Recommandations aux entreprises : passer de l’expérimentation à la valeur
- Organiser et préparer les données
Centraliser les documents épars, nettoyer et structurer les bases métier, définir des normes d’accès. Une IA sans contexte fiable reste myope ; une IA “nourrie” devient utile sur des tâches cœur de métier. - Former par cas d’usage et créer des référents
Aller au‑delà des démonstrations génériques. Former par filière (RH, juridique, finance, marketing, opérations), outiller les équipes, instituer des référents IA, et intégrer l’IA dans les parcours de montée en compétence. - Adapter processus et rôles
Repenser les circuits de validation (qui relit, qui signe, qui mesure), créer des rôles de supervision IA (contrôle qualité, conformité), et aligner les indicateurs (gain de temps, qualité, taux d’adoption, taux d’erreur). - Intégrer via API dans les outils existants
Déployer l’IA là où le travail se fait (CRM, ERP, SIRH, helpdesk). Prioriser les cas “tâche complète” à fort ROI, industrialiser, instrumenter le suivi (tableaux de bord, SLA, auditabilité). - Gouvernance, sécurité et conformité
Élaborer une charte d’usage, cadrer les zones autorisées/interdites, associer dès l’amont métiers, DPO/RGPD et RSSI, tracer les usages et instaurer des contrôles ex post pour fiabilité et conformité (règlement IA européen, GDPR).
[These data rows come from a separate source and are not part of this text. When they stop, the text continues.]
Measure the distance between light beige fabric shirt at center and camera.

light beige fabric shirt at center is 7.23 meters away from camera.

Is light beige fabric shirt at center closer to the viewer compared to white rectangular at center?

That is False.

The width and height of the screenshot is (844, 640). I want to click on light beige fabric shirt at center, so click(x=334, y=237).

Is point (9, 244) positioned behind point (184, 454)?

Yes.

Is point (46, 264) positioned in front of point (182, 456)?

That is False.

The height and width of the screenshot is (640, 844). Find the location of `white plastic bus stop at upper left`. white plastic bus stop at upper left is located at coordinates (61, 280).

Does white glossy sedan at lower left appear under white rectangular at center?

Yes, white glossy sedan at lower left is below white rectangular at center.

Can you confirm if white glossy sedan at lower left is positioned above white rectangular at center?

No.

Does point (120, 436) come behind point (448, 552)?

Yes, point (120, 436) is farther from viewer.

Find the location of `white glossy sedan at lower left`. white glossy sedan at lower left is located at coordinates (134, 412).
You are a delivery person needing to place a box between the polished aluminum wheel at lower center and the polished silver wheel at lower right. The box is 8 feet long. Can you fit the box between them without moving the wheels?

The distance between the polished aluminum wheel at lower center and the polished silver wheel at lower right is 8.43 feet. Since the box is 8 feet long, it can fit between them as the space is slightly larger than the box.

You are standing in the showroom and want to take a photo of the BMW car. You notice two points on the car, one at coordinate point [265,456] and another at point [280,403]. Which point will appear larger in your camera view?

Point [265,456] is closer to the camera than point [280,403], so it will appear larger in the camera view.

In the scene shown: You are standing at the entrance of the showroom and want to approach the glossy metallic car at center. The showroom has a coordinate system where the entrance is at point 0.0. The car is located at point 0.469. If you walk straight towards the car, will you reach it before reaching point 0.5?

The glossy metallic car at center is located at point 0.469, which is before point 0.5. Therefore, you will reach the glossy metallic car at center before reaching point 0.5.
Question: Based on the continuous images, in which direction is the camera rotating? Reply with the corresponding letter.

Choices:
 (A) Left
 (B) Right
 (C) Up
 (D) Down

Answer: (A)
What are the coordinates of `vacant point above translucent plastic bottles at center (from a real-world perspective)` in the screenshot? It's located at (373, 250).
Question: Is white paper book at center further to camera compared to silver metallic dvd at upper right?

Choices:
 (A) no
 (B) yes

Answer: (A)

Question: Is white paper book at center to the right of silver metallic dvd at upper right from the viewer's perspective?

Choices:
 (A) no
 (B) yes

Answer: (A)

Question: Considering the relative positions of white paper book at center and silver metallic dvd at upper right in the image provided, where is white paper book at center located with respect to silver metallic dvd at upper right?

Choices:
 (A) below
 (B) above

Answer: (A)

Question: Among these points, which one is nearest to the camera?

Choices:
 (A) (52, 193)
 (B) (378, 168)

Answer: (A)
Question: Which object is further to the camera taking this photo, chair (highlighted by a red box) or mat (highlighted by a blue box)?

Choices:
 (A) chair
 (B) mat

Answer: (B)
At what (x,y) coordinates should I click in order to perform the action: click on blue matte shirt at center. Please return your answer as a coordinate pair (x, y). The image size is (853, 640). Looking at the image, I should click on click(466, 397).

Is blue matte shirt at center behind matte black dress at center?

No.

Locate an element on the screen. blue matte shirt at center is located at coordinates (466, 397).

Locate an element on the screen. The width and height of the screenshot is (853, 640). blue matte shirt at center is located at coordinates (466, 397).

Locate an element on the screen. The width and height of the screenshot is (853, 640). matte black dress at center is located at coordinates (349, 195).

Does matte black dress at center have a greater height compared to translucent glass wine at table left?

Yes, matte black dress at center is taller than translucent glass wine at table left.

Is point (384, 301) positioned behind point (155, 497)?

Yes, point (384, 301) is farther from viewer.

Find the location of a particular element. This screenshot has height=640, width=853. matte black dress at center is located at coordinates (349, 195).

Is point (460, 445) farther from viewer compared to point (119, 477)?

La valeur ne dépend plus du coût unitaire par tâche, mais de l’alignement entre capacité du modèle, qualité du contexte et processus d’absorption dans l’organisation. Les entreprises qui gagnent sont celles qui industrialisent les cas d’usage à fort impact tout en professionnalisant la donnée, les compétences et la gouvernance.
Un tendance irréversible
Le rapport confirme une tendance désormais visible sur le terrain : l’intelligence artificielle n’est plus cantonnée à la recherche ou aux métiers techniques — elle s’infiltre progressivement dans toutes les strates de l’entreprise, tous secteurs confondus, et ce dans un nombre croissant de pays. Bien que Claude soit aujourd’hui fortement centré sur les États-Unis, cette dynamique d’adoption mondiale est cohérente avec toutes les études du marché.
Autre signal fort : la transition vers l’automatisation s’accélère. Si jusqu’ici les usages automatisés via API restaient principalement réservés aux grandes structures dotées d’équipes techniques, l’émergence des agents IA et des plateformes no-code ouvre désormais la voie à une démocratisation de l’automatisation. Ce n’est plus seulement l’IA conversationnelle qui progresse : c’est l’IA exécutoire, capable de prendre en charge des tâches métier de bout en bout.
Dans ce contexte, les entreprises qui sauront structurer leurs données, former leurs équipes, et outiller intelligemment leurs processus tireront un avantage concurrentiel considérable. L’enjeu n’est plus de “tester l’IA”, mais d’intégrer l’IA comme une brique stratégique, à la fois pilotable, scalable, et éthique.